▶ _Activités_
(1) Traduisez en anglais cette phrase de l'article sur Bombay : « Et il reste inconcevable de recevoir sa famille ou des amis à la maison. »
(2) Recopiez le passage de l'article sur Bombay qui commence à « Le jour, la » et se termine à « sorte de porte-à-porte. ».

Petite lueur d’espoir à Bombay
Epicentre de l’épidémie de Covid-19 dans le pays, la capitale économique sort de sa stupeur. La contagion ralentit, et les experts espèrent un retour à la normale cet été.
En fin d’après-midi, quand le soleil daigne enfin descendre sur la mer d’Oman, rendant la température extérieure tolérable, des hordes de promeneurs convergent vers Carter Road pour prendre l’air. Cette rue qui longe les rochers et la mangrove du quartier cosmopolite de Bandra, dans le nord-ouest de Mumbai (anciennement Bombay), est l’un des rares endroits où la vie pourrait presque paraître ordinaire. Sauf que le port du masque y est de rigueur. Et qu’à 19 heures précises, juste avant la tombée de la nuit, la police arrive sirènes hurlantes pour disperser la foule rassemblée en toute illégalité (les groupes de plus de cinq personnes sont interdits). Le couvre-feu est ensuite appliqué entre 21 heures et 5 heures du matin.
Le jour, la mégapole de 21 millions d’habitants, épicentre de l’épidémie de Covid-19 dans le sous-continent durant ces trois derniers mois, semble presque déserte. La population vit dans l’angoisse, dans une atmosphère proche de la paranoïa. Au 5 juillet, la ville comptait 84 524 cas officiels de contamination – sur plus de 700 000 recensés dans le pays – et déplorait 4 908 décès, soit le quart du bilan national (19 700).
Alors que la municipalité a délégué aux syndicats de copropriété la responsabilité de gérer les accès aux bâtiments, chacun se terre chez soi. Et il reste inconcevable de recevoir sa famille ou des amis à la maison. Les livreurs de denrées alimentaires doivent impérativement remettre les courses aux gardiens, et, pour éviter aux gens de sortir, les banques ont équipé des camions de distributeurs automatiques de billets mobiles qui pratiquent une sorte de porte-à-porte.

▶ _Documents fournis_

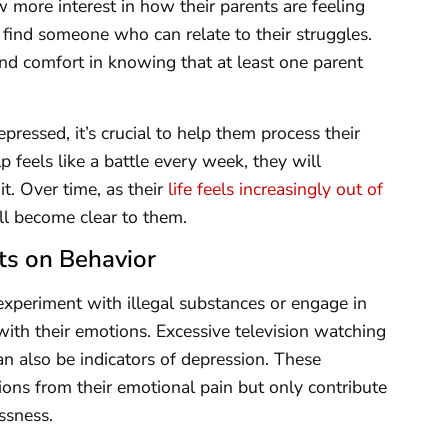
 more interest in how their parents are feeling
 find someone who can relate to their struggles.
ind comfort in knowing that at least one parent
epressed, it’s crucial to help them process their
p feels like a battle every week, they will
it. Over time, as their
life feels increasingly out of
ill become clear to them.
ts on Behavior
experiment with illegal substances or engage in
ith their emotions. Excessive television watching
an also be indicators of depression. These
ons from their emotional pain but only contribute
ssness.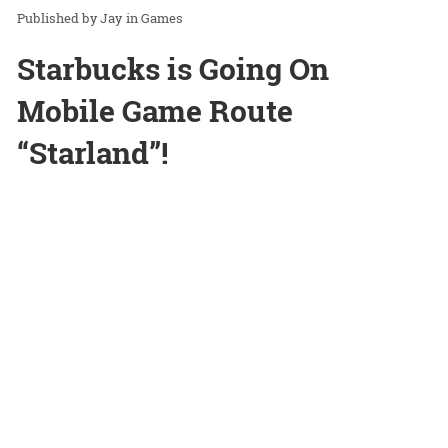
Jay
in
Games
Starbucks is Going On
Mobile Game Route
“Starland”!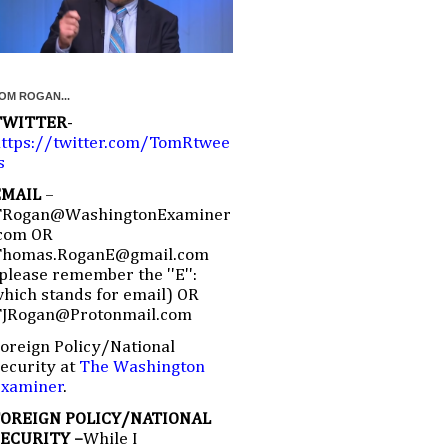
OM ROGAN...
TWITTER
-
ttps://twitter.com/TomRtwee
s
EMAIL
–
TRogan@WashingtonExaminer
com OR
Thomas.RoganE@gmail.com
please remember the ''E'':
hich stands for email) OR
TJRogan@Protonmail.com
oreign Policy/National
ecurity at
The Washington
Examiner
.
FOREIGN POLICY/NATIONAL
SECURITY –
While I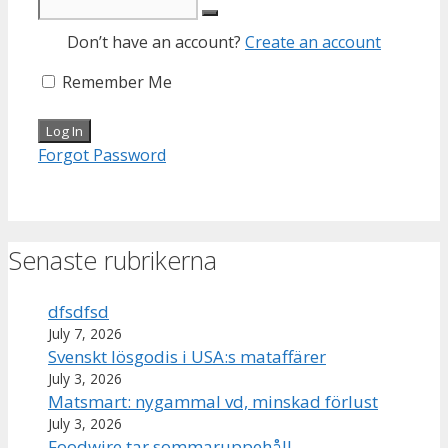
Don’t have an account?
Create an account
Remember Me
Forgot Password
Senaste rubrikerna
dfsdfsd
July 7, 2026
Svenskt lösgodis i USA:s mataffärer
July 3, 2026
Matsmart: nygammal vd, minskad förlust
July 3, 2026
Foodwire tar sommaruppehåll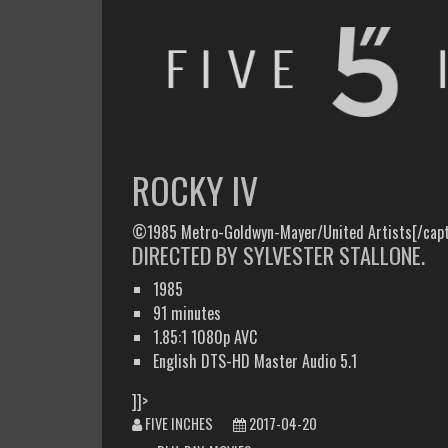
FIVE INCHES
WHAT AM I WATCHING OR LISTENING TO TODAY?
ROCKY IV
©1985 Metro-Goldwyn-Mayer/United Artists[/capt
DIRECTED BY SYLVESTER STALLONE.
1985
91 minutes
1.85:1 1080p AVC
English DTS-HD Master Audio 5.1
]]>
FIVE INCHES
2017-04-20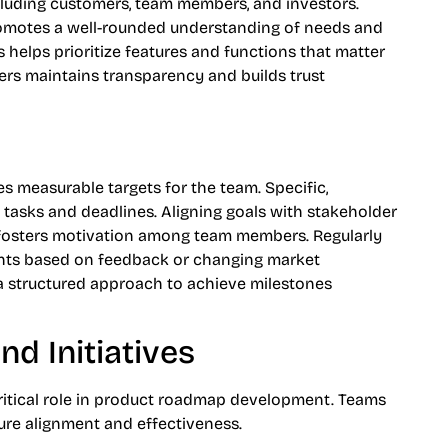
cluding customers, team members, and investors.
romotes a well-rounded understanding of needs and
 helps prioritize features and functions that matter
rs maintains transparency and builds trust
s
es measurable targets for the team. Specific,
l tasks and deadlines. Aligning goals with stakeholder
fosters motivation among team members. Regularly
ents based on feedback or changing market
 a structured approach to achieve milestones
nd Initiatives
a critical role in product roadmap development. Teams
ure alignment and effectiveness.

▶ _Corrigé_
(1) And it remains unthinkable to have family or friends over at home.

(2)
Le jour, la mégapole de 21 millions d’habitants, épicentre de l’épidémie de Covid-19 dans le sous-continent durant ces trois derniers mois, semble presque déserte. La population vit dans l’angoisse, dans une atmosphère proche de la paranoïa. Au 5 juillet, la ville comptait 84 524 cas officiels de contamination – sur plus de 700 000 recensés dans le pays – et déplorait 4 908 décès, soit le quart du bilan national (19 700).
Alors que la municipalité a délégué aux syndicats de copropriété la responsabilité de gérer les accès aux bâtiments, chacun se terre chez soi. Et il reste inconcevable de recevoir sa famille ou des amis à la maison. Les livreurs de denrées alimentaires doivent impérativement remettre les courses aux gardiens, et, pour éviter aux gens de sortir, les banques ont équipé des camions de distributeurs automatiques de billets mobiles qui pratiquent une sorte de porte-à-porte.